## Text excerpt
Boomer and Monkey like each other so they had fun until Monkey went back inside.

Sammy-Sam the outside cat doesn’t put up with Boomer and me very much so he’s no fun.

We just wanted to GO FOR A RIDE!!!!

We would beg and hop up (well, Boomer hopped up, I can’t hop anymore) and put on our happiest faces, even whapped the ground with our tails (well, Boomer whapped, I just wiggled mine).

Nothing was working!

Bummer!

Huff!

Sigh!

THEN IT HAPPENED!

Mom came out and asked if we wanted to go for a ride!

Yippppeeee!  Boy did We!

Dad and Mom gathered up a huge rope and a great big chain, put them in the back of the Dodge with us and headed down to the Canyon!

WEEEE!  DOWN TO THE CANYON!

Couldn’t be a better place!

When we got there we saw why—Aunt Shannon had gotten her truck stuck in the spring river run off.

Dad got her right out.  Just a quick hook-up and pull.

And we went back home.

Boomer and I loved every second of it.

I sure hope we get to go again soon.

Mom, said she hopes the next trip to the canyon is NOT for something like this!

## Record set
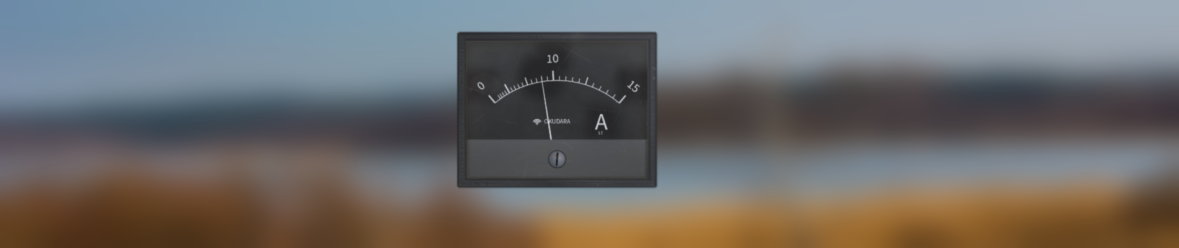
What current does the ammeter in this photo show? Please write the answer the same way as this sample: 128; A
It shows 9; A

==

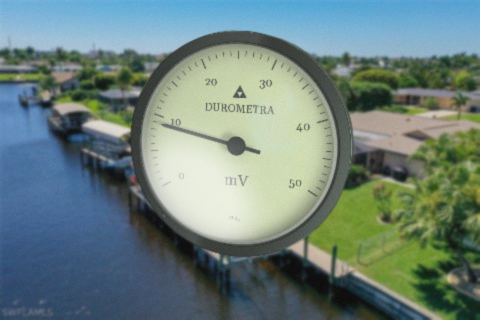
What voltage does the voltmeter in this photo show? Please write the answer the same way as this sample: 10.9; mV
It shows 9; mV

## Study questions
1. Answer these about the canyon ride story:
(a) What is the name of the outside cat?
(b) What did Dad and Mom put in the back of the Dodge?
(c) What had happened to Aunt Shannon's truck?
2. Write the next part of the canyon ride story, starting after its final sentence.
The entries are separate material and have no connection to the canyon ride story.

## Per-task answers
1.
(a) Sammy-Sam.
(b) A huge rope and a great big chain.
(c) It had gotten stuck in the spring river run off.

2.
Fuzzy

 

 

The Adventures of Fuzzy and Boomer on Friday — The Upper End

We headed up with Mom and Dad to dig ditches to the burn area over on the Back Forty and to the back pastures.  They are going to put run-off-water there to see if anything can start growing again. It was lots of work for Mom and Dad but Fuzzy and I had a right jolly old time! We sniffed around to see what is happening up here.  The Upper End is where the HEADGATE is.  Right now all the cows are around the head gate but they will be moved off tomorrow.  These are not our cows, but the south end of our farm’s neighbors.  He had to move the bulls when the water came in as the ditch riders and Mom and Dad (and us) have to get to the head gate to keep the trash out. Bulls don’t like to have strange people moving around on their property. The head gate is SCARY!  It thunders and foams and roils. It’s really big and has a tiny board to walk across it, which I never do.  You have to walk across it, then stand on the tiny board to clean out the trash from the gate with a rake….Mom is terrified, but she ‘gets it done’. We had a sort of mini tornado last evening the wind was so horrible.  Dad was on— ON — the head gate (terrible frightening thundering crashing water)…when the storm came through the place.  The wind about threw Dad into the roaring foaming mess and even ripped his glasses off his face. We all tried to find the glasses but figured they were swept away in the canal. This morning Dad went on back to clean out the trash and guess what…THEY WERE THERE!  Safe in a whole other spot!  AND the cows didn’t stomp on them either. We are so joyful! Anyway, as Mom and Dad were working on the burn area, Fuzzy and I found Bunny. We like bunny and he seems to like us.  Just hangs around us as we sniff back and forth.  Sometimes Bunny even lets us sniff really close to him before he hops away. Sometimes we find footprints…those get really good sniffs.  We don’t have wolves here, which we are ALL glad about, but these foot prints will help you see what we sometimes see.

 

 

Getting water to one of the burn areas took all morning.  Dad said “that will have to do.  If this works then we’ve helped part of the burn.”

Mom asked Fuzzy if he was ready to ride back to house.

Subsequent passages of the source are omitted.